Tax Covenants and Warranties

CHAPTER TEN

THE EXCLUSIONS AND LIMITATIONS

3.1The Covenantors shall not be liable for any Tax Liability to the extent that:

Executive Summary

A It is essential that the exclusions are tailored to the structure of the deal, that is whether or not Completion Accounts are involved.

B The tax covenant is an undertaking to pay, and there is no requirement on the Buyer to prove a loss. It is therefore very important that the exclusions cover those situations where a payment from the Covenantors to the Buyer would not reasonably be anticipated. It is equally important that the exclusions are not so broad that the protection that the Buyer reasonably requires is diminished.
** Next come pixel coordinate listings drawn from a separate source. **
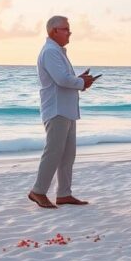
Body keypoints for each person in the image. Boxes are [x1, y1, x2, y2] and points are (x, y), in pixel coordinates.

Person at [28, 16, 96, 209]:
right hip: (57, 109)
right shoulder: (50, 52)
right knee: (53, 152)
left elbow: (65, 79)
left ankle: (64, 193)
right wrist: (82, 82)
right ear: (53, 31)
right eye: (65, 29)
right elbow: (61, 79)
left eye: (69, 29)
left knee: (67, 154)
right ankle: (38, 191)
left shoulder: (57, 52)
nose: (69, 33)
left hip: (66, 109)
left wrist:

C For transactions where there are to be no Completion Accounts, the adviser should discuss the types of transactions which have actually taken place in the period between the Last Accounts and Completion; he should make sure that there are no transactions which may be outside the ordinary course of business. If there are such transactions the treatment of the tax cost in the tax covenant should be agreed. D It is generally accepted that the Buyer should accept the burdens that arise in respect of changes to the taxing regime which come into play after Completion, even if they have retrospective effect. It is therefore only reasonable that the tax covenant results in the Buyer also gaining the benefits of such changes. This requires the Seller protection clauses in respect of Overprovisions and Understatements to exclude any benefits from changes to the taxing regime.